Problem statement
Reproduce the lines below word for word, leaving out the pictures.

Data extract
-- Opening Marker --

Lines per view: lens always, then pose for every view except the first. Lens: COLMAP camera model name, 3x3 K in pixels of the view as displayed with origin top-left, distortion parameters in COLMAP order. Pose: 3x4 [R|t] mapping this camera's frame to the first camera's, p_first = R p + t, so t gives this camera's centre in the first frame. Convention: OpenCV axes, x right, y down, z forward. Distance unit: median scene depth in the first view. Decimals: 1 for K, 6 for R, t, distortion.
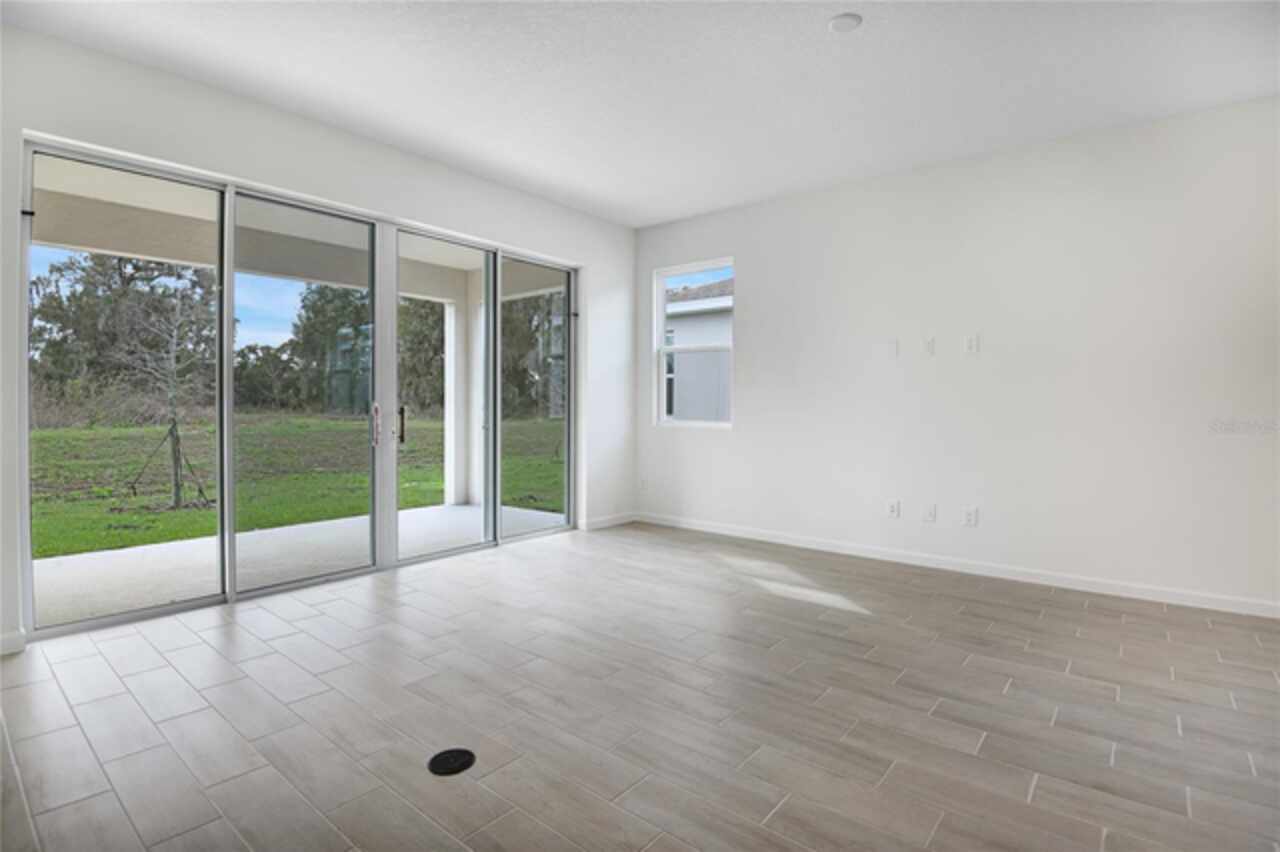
lens RADIAL K [[639.6, 0, 635.7], [0, 639.6, 411.4], [0, 0, 1]] dist [-0.041905, 0.000064]
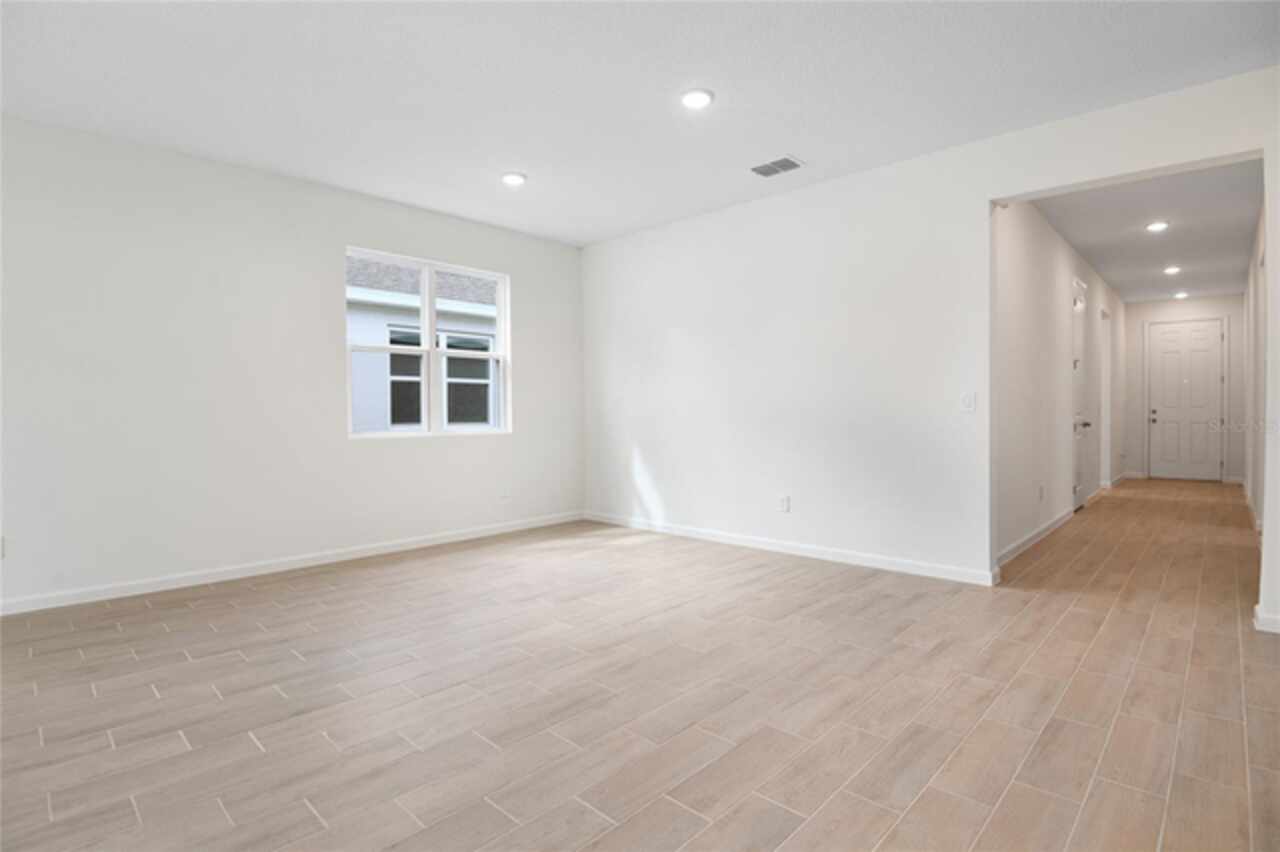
lens RADIAL K [[639.6, 0, 635.7], [0, 639.6, 411.4], [0, 0, 1]] dist [-0.041905, 0.000064]
pose [[0.054635, -0.007548, 0.998478, -0.438654], [0.008388, 0.999940, 0.007100, -0.033974], [-0.998471, 0.007987, 0.054695, 0.153588]]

-- Closing Marker --

Completed task
Lines per view: lens always, then pose for every view except the first. Lens: COLMAP camera model name, 3x3 K in pixels of the view as displayed with origin top-left, distortion parameters in COLMAP order. Pose: 3x4 [R|t] mapping this camera's frame to the first camera's, p_first = R p + t, so t gives this camera's centre in the first frame. Convention: OpenCV axes, x right, y down, z forward. Distance unit: median scene depth in the first view. Decimals: 1 for K, 6 for R, t, distortion.
lens RADIAL K [[639.6, 0, 635.7], [0, 639.6, 411.4], [0, 0, 1]] dist [-0.041905, 0.000064]
lens RADIAL K [[639.6, 0, 635.7], [0, 639.6, 411.4], [0, 0, 1]] dist [-0.041905, 0.000064]
pose [[0.054635, -0.007548, 0.998478, -0.438654], [0.008388, 0.999940, 0.007100, -0.033974], [-0.998471, 0.007987, 0.054695, 0.153588]]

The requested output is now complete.